Let's talk about student mental health.
Providing effective support for mental health challenges is a top priority on our post-secondary campuses.
Students’ challenges have become increasingly complex and the demand for services has grown.
Given that the onset of mental health issues typically coincides with the age of entry to post-secondary education, colleges are often the first point of contact for students in crisis. This is one reason why Colleges Ontario partnered with the College Student Alliance, the Ontario Undergraduate Student Alliance and the Council of Ontario Universities to co-develop a strategy. This student-centered strategy is outline in a report entitled In it Together, Taking Action on Student Mental Health.
From 2010-11 to 2015-16, the number of college students who self-identified as having a psychiatric disorder increased by 85 per cent.
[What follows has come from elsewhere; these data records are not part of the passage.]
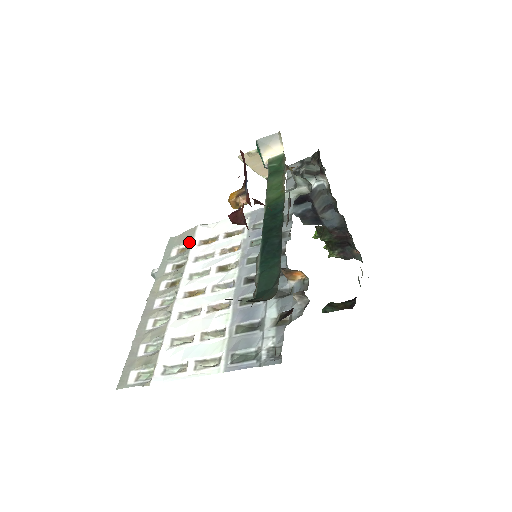
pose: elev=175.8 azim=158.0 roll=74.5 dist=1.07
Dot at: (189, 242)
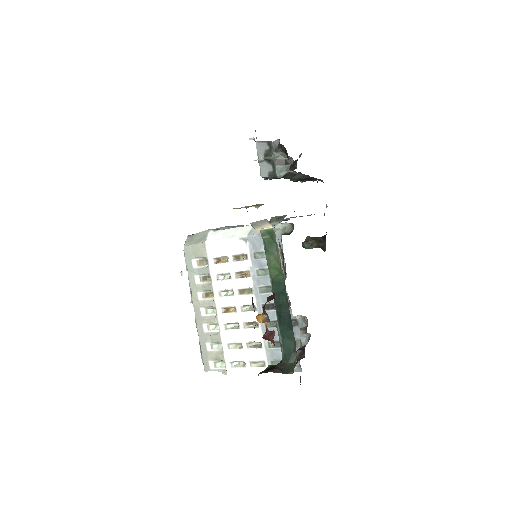
Dot at: (204, 258)
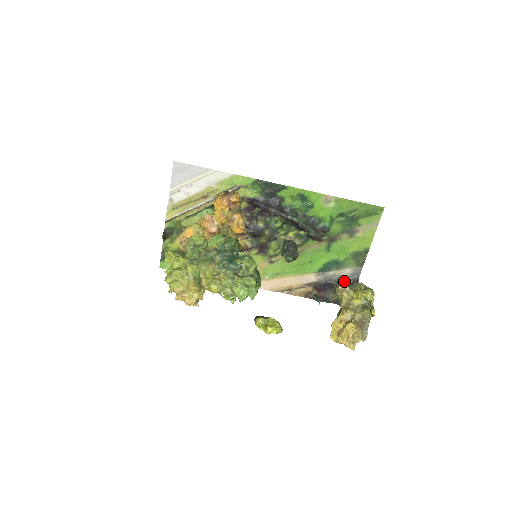
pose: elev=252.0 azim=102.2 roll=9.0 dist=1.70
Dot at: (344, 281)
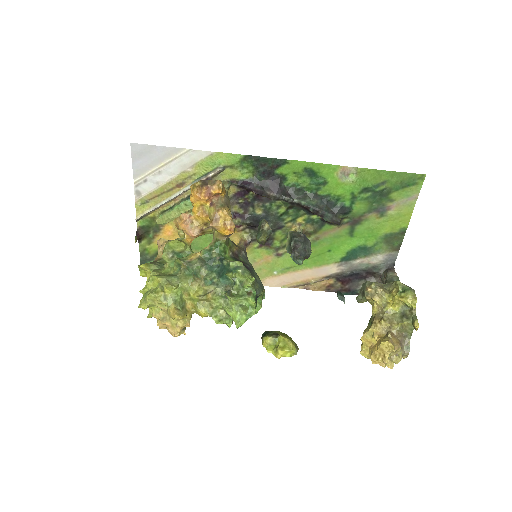
Dot at: (375, 269)
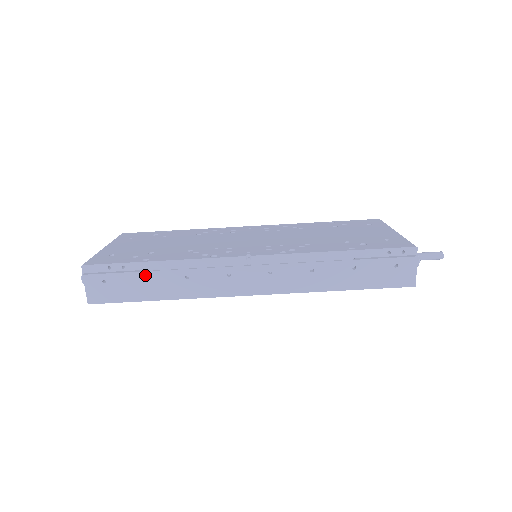
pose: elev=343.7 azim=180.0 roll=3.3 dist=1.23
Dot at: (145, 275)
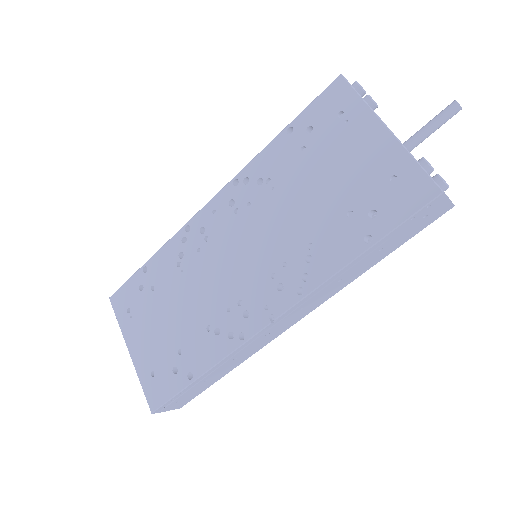
Dot at: (202, 381)
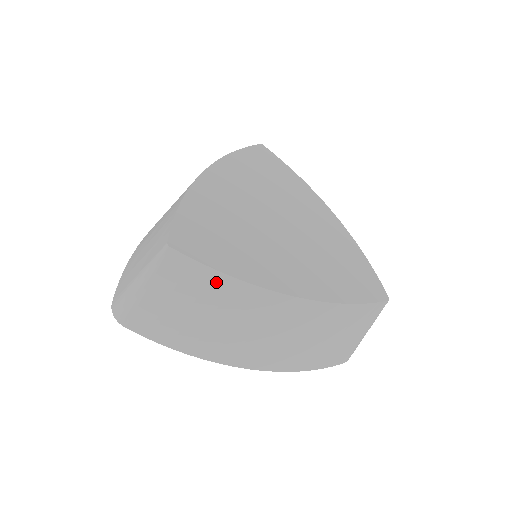
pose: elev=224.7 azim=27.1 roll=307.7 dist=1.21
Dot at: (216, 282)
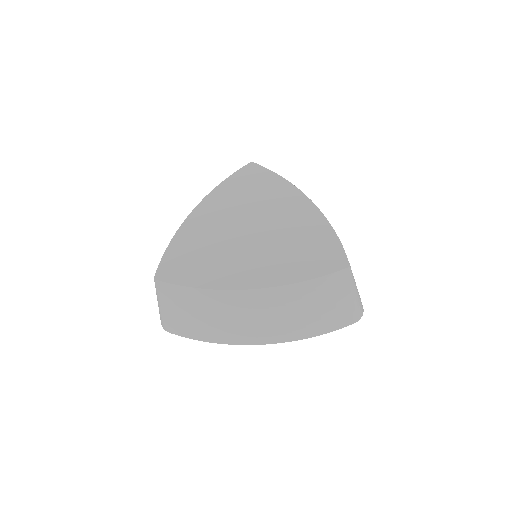
Dot at: (191, 294)
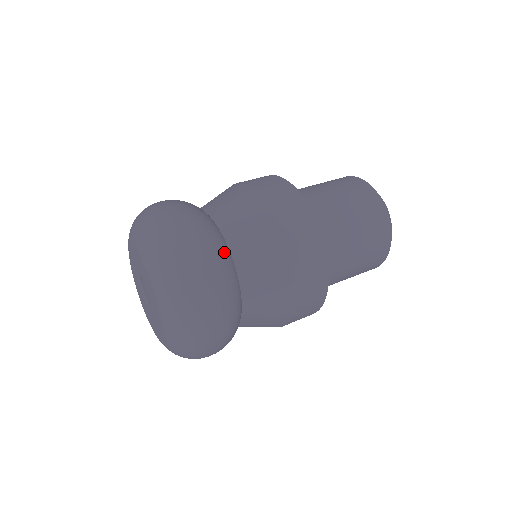
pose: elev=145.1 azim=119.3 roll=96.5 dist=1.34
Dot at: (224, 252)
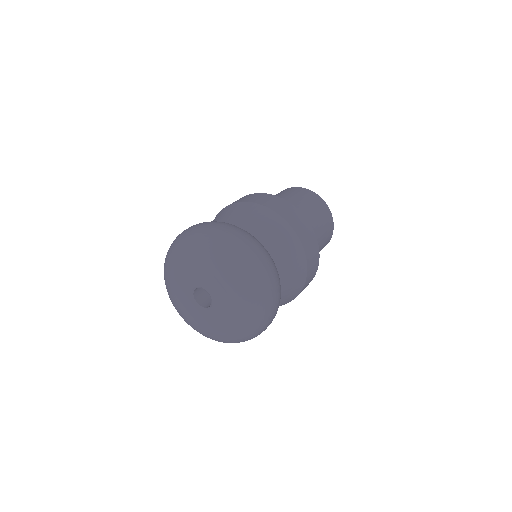
Dot at: occluded
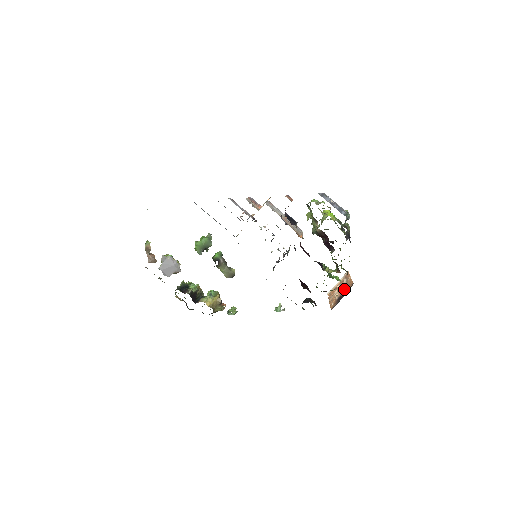
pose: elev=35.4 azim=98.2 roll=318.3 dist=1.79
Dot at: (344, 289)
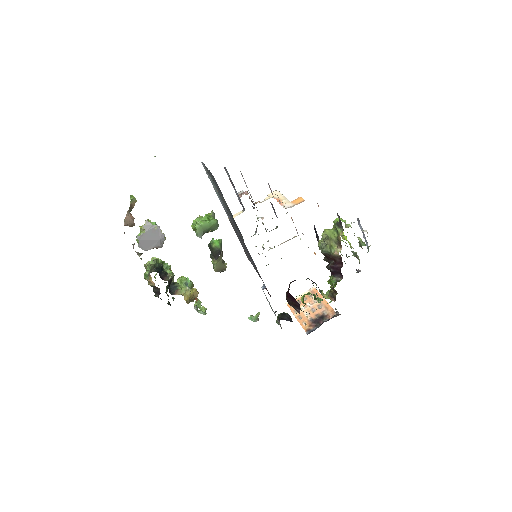
Dot at: (319, 311)
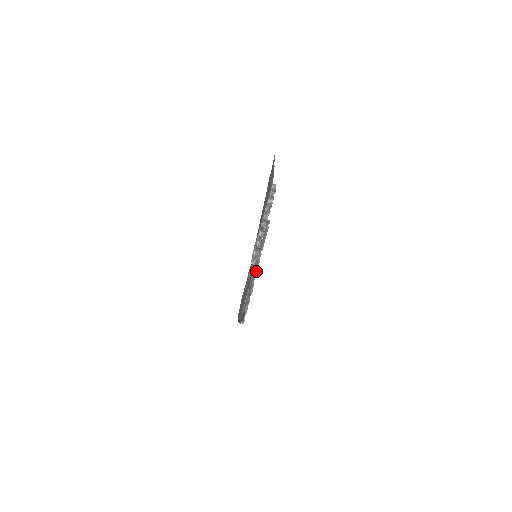
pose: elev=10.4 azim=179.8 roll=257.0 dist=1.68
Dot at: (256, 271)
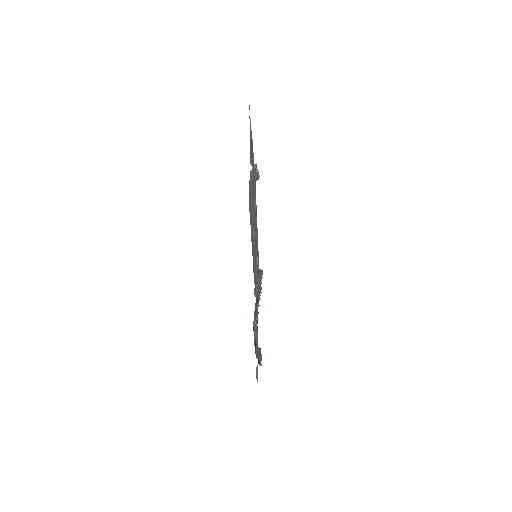
Dot at: (260, 283)
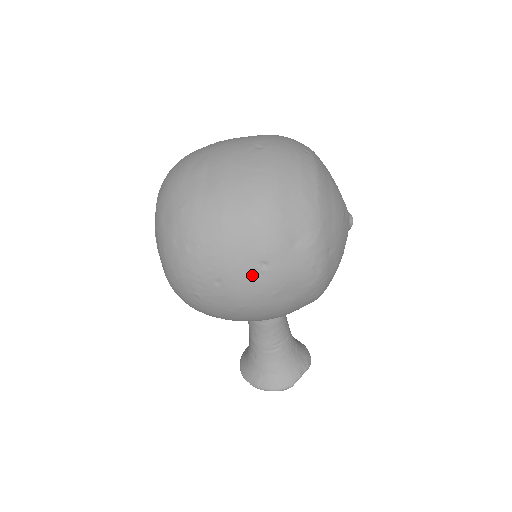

Responding effectively to students by connecting them to the right care at the right time is a top priority at our province’s colleges.
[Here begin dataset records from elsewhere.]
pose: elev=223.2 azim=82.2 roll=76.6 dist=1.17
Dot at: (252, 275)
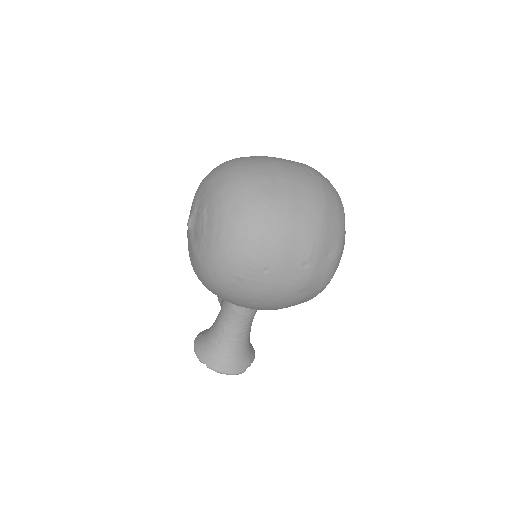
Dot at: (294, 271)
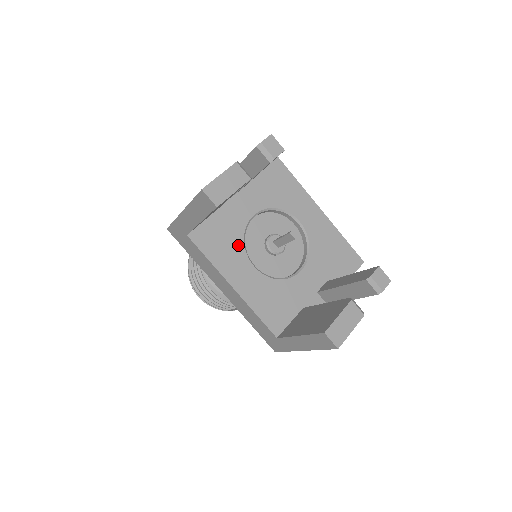
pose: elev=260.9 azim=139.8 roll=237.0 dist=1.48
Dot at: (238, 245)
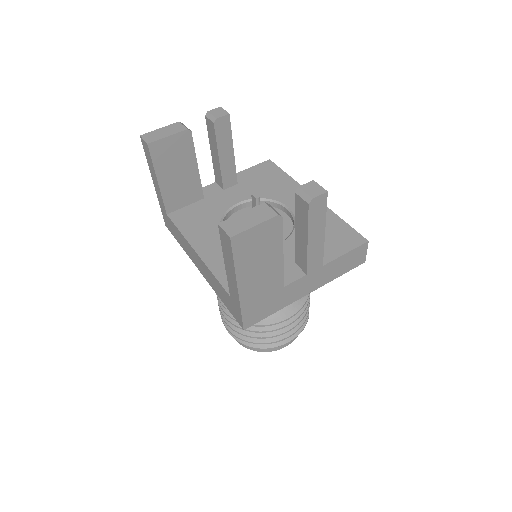
Dot at: (214, 222)
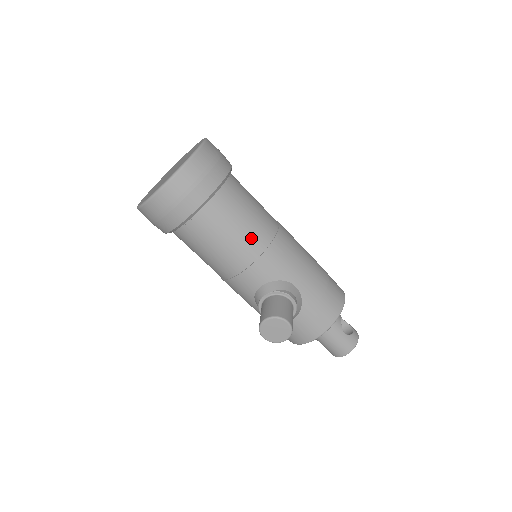
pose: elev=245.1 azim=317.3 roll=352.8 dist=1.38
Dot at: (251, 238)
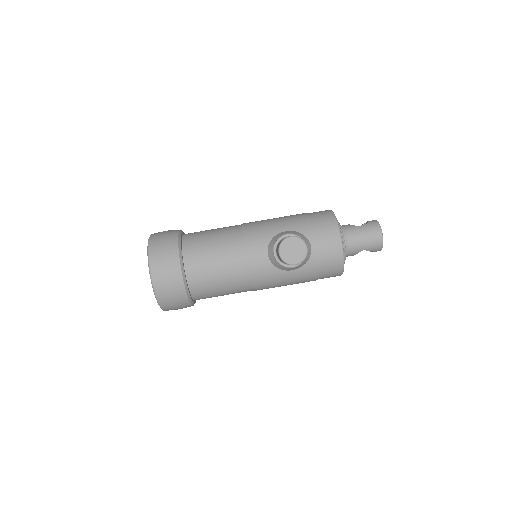
Dot at: (228, 239)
In the years since the In it Together report, colleges have had success in better integrating campus supports with those available in the community and providing students with resources to help them manage their mental health and wellness.
Together with their community partners and the Centre for Innovation in Campus Mental Health, colleges have enhanced mental health education on campuses to reduce stigma and build students’ resiliency in preparation for life after graduation.
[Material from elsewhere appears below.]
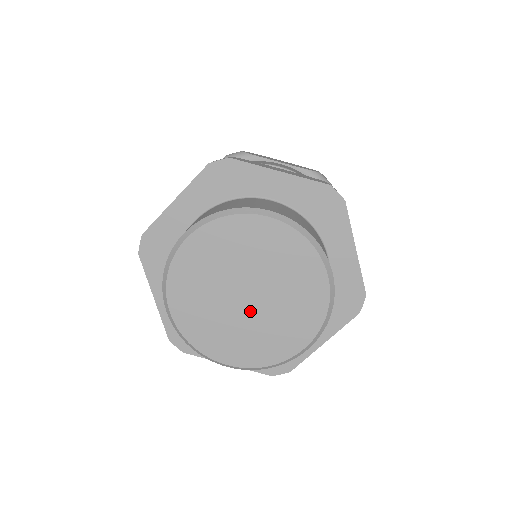
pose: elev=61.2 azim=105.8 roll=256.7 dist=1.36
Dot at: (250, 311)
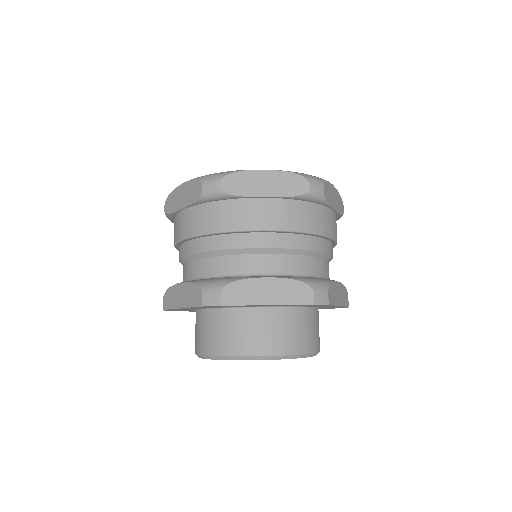
Dot at: occluded
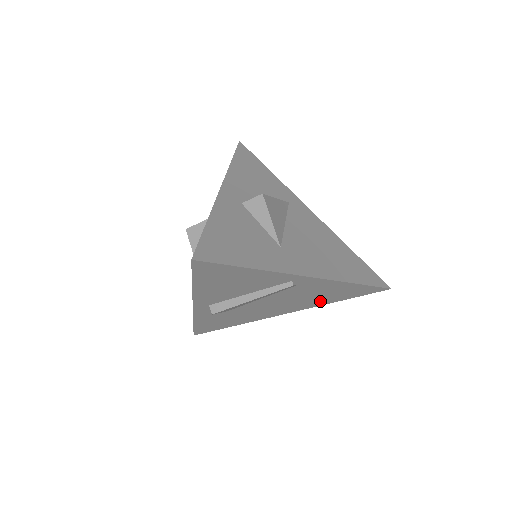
Such early interventions on campus not only save lives but alleviate pressures on Ontario’s health-care system.
It’s estimated that every $1 spent on mental health and addictions treatment saves $7 in health costs and $30 in lost productivity.
Moreover, failing to adequately address mental health issues at the college level could put students at risk of not completing their studies, which would ultimately diminish their chances of success when they enter the workforce.
The exponential growth in mental health concerns on campus is making it increasingly challenging to provide the range of services our students need. As these pressures grow, there is a clear need for more provincial investments.
In our submission to the province for this year’s provincial budget, we’re urging the government to invest $75 million over three years to strengthen mental health supports on our campuses.
This will help ensure that students, regardless of geographic location, have access to gender and culturally sensitive mental health services and supports that are timely, effective and flexible, and provided in a safe and comfortable environment.
We will also continue to work with student leaders, health-care providers, our university partners, the government and others to explore proactive approaches to a comprehensive, holistic approach to mental health.
Working together, we can make a difference to every student who needs our help.